Capital Economics economist Paul Dales said the gloomy figures made the Monetary Policy Committee's (MPC) rate decision - due tomorrow -"a closer call than a few days ago".

He said: "The fall in manufacturing output supports our view that industry will not be able to compensate for the consumer slowdown.

"Coming after yesterday's weak services survey, this data may boost hopes that the MPC will cut rates again tomorrow."

The MPC cut rates for the third time in five months in April but has not voted for back-to-back reductions since November 2001 in the wake of the September 11 terrorist attacks.

The committee is also charged with keeping inflation pegged to 2%, but the cost of living is currently running above target at 2.5% - limiting the pace at which the MPC can cut rates to help the economy.

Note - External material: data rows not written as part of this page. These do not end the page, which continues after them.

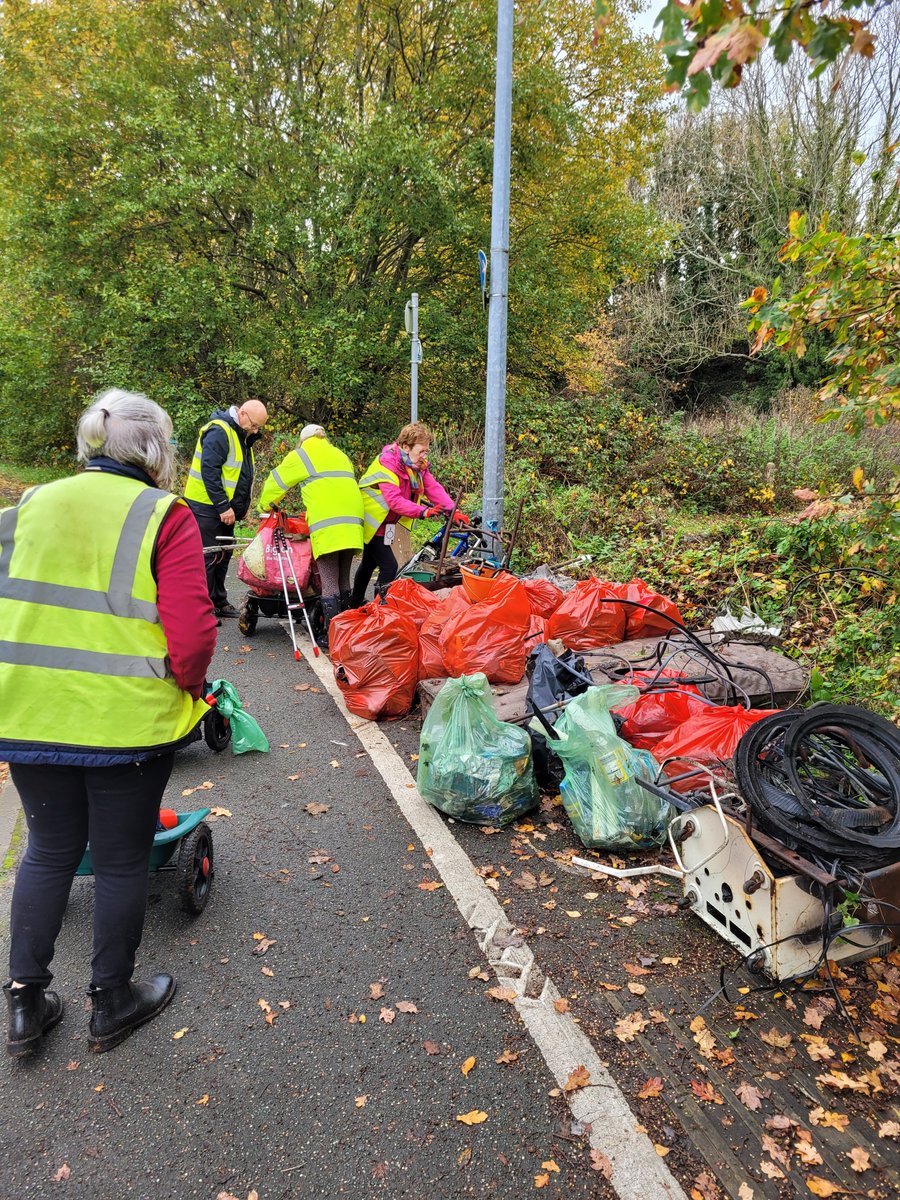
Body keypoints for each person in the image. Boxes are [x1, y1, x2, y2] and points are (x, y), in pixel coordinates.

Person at [0, 388, 218, 1057]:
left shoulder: (28, 506)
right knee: (122, 860)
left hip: (31, 716)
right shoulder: (164, 514)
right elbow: (192, 634)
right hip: (126, 724)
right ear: (155, 451)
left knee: (48, 849)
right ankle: (112, 1002)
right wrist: (192, 692)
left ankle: (25, 1006)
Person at [257, 424, 364, 649]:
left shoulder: (302, 454)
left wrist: (264, 506)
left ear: (303, 439)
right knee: (344, 578)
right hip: (353, 523)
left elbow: (275, 482)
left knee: (329, 580)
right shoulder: (340, 454)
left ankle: (332, 636)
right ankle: (348, 631)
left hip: (328, 525)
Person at [350, 422, 466, 607]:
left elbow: (433, 487)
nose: (424, 455)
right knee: (389, 566)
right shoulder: (387, 463)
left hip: (384, 523)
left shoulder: (416, 466)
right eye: (422, 451)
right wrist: (424, 511)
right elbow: (394, 501)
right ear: (406, 447)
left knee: (368, 564)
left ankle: (355, 604)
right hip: (371, 522)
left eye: (426, 451)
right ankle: (379, 610)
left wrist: (453, 510)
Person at [183, 398, 268, 618]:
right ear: (243, 414)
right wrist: (222, 506)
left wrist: (241, 506)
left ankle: (218, 601)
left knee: (223, 555)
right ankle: (203, 609)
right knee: (209, 558)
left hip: (223, 507)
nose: (256, 430)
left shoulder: (241, 436)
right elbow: (209, 472)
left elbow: (239, 474)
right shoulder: (219, 431)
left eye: (260, 427)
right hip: (206, 506)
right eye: (255, 425)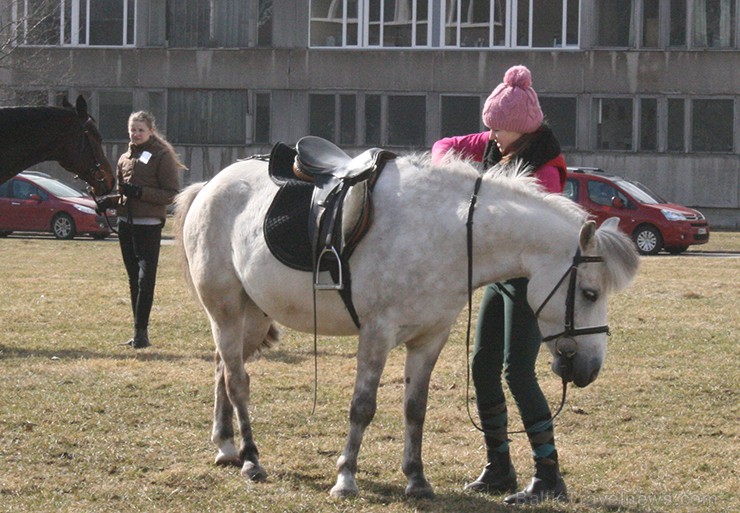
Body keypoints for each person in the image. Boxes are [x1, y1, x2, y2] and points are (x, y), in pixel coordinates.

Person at [431, 65, 568, 505]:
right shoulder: (494, 139)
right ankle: (499, 468)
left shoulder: (545, 169)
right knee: (481, 367)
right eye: (488, 127)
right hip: (499, 278)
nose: (489, 137)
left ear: (519, 131)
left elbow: (529, 230)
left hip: (532, 281)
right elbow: (445, 146)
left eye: (497, 130)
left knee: (518, 372)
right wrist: (450, 173)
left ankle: (549, 475)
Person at [97, 111, 184, 349]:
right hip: (126, 224)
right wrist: (109, 201)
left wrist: (140, 192)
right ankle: (137, 331)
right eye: (132, 130)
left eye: (140, 130)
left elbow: (170, 194)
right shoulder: (124, 157)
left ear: (150, 131)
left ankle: (142, 332)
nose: (136, 134)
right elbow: (126, 196)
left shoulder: (161, 155)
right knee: (133, 278)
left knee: (146, 279)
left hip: (149, 225)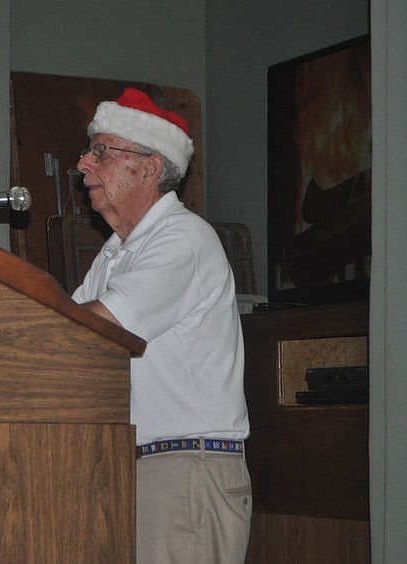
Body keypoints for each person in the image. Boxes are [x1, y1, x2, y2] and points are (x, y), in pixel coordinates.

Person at [72, 88, 252, 563]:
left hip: (184, 468)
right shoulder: (115, 251)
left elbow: (98, 330)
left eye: (101, 152)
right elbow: (65, 339)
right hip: (136, 466)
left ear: (149, 168)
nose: (83, 164)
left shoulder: (184, 239)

But the manufacturing figures - as well as the service sector data - will add weight to the arguments of "dovish" MPC member David Blanchflower, who last month called for a 0.5% cut to stave off the risk of the UK suffering the same economic woes as the US.

Although the committee eventually elected for a less drastic 0.25% cut to 5%, a three-way split emerged as two policymakers called for rates to be held because of inflation risks from surging oil costs and a weak pound.

Global Insight's chief UK economist, Howard Archer, said another rate cut tomorrow was a "distinct possibility".

He added: "The recent stream of weaker data suggests that the UK economic downturn is deepening and widening."